Q: What did you learn from your biggest failure?
A: It never works to go against your nature and try to be something you’re not.

Q: Best career advice?
A: Just because you’re good at something doesn’t mean you have to do it.

Q: Best life advice?
A: Show Up, Pay Attention, Speak the Truth without Judgment or Blame. Don’t be Attached to the Outcome. Attributed to Angeles Arrien.

Q: How do you find balance between work and home?
A: I think sometimes the metaphors we use like “juggling” or “balance" do women a disservice by painting our options too narrowly. I once heard an On Being interview with Mary Catherine Bateson, author of Composing a Life who pointed out the inherent threat in the widely accepted metaphor of juggling work and family which implies something of value is always in danger of crashing to the ground. That really resonated with me.

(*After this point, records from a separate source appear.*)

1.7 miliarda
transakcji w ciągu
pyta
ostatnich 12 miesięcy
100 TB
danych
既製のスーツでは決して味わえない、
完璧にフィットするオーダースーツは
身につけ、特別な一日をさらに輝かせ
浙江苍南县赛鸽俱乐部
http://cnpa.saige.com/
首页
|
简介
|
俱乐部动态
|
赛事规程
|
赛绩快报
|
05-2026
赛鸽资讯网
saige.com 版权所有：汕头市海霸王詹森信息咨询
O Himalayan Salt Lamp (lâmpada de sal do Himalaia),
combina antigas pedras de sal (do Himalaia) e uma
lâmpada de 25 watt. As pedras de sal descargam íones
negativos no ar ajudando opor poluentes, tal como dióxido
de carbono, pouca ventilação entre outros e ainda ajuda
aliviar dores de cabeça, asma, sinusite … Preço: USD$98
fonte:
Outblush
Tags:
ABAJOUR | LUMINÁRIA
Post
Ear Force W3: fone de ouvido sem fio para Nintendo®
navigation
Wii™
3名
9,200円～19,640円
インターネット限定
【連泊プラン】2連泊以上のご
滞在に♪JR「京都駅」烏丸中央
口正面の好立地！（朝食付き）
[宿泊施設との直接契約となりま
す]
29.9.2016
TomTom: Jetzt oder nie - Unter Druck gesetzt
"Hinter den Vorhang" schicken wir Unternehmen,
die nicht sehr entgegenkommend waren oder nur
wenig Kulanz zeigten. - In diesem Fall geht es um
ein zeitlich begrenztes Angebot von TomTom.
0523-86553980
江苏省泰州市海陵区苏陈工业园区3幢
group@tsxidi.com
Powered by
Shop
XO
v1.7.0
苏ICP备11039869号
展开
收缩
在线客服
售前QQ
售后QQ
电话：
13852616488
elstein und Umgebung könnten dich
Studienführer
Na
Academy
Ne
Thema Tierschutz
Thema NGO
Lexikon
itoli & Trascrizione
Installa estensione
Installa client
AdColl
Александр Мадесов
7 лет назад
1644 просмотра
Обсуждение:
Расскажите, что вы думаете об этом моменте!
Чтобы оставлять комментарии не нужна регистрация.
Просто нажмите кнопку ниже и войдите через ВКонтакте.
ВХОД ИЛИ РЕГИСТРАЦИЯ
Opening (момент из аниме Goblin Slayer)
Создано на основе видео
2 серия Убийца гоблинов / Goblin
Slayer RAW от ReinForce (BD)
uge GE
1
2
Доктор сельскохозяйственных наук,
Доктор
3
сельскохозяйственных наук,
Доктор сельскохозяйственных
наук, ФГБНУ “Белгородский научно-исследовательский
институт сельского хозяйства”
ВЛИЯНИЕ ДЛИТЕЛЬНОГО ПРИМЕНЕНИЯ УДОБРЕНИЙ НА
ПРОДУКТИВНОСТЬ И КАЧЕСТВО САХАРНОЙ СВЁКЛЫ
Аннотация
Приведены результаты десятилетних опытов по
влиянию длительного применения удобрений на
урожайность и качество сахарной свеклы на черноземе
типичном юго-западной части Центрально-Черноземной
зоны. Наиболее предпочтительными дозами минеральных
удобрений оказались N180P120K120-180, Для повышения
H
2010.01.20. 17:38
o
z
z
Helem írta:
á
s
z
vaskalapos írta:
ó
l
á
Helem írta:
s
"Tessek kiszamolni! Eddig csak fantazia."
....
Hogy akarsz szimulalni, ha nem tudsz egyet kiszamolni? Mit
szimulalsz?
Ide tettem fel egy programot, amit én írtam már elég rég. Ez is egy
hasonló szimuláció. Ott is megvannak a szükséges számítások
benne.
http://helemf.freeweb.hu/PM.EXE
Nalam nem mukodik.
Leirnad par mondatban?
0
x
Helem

Instead she offered a metaphor of life as an improvisational art, much like playing Jazz, in which we compose and recompose a pattern in time that expresses who we are based on interests, talent and circumstances. Maybe I liked it because it speaks to life as a collage in a way, but it has stuck with me and I try to see my own life through this more creative and expansive lens as much as I can.

Q: What advice would you give to young women who want to succeed in business?
A: I’d offer a favorite quote by Howard Thurman - Do not ask yourself what the world needs. Ask yourself what makes you come alive, and then go do that. Because what the world needs is people who have come alive. I believe it with every fiber of my being.

Q: What inspires you most about Chicago?
A: That feeling we all have on first warm day in spring.

Q: What movie, no matter how many times you've seen it, would you still watch again?
A: The Parent Trap. I loved the original as a kid and I never get tired of watching the new one with the once adorable Lindsay Lohan.

Q: Is there a book that you would recommend that every young woman should read?
A: The Untethered Soul. I think it should be required reading for everybody. It’s like a manual for being human well.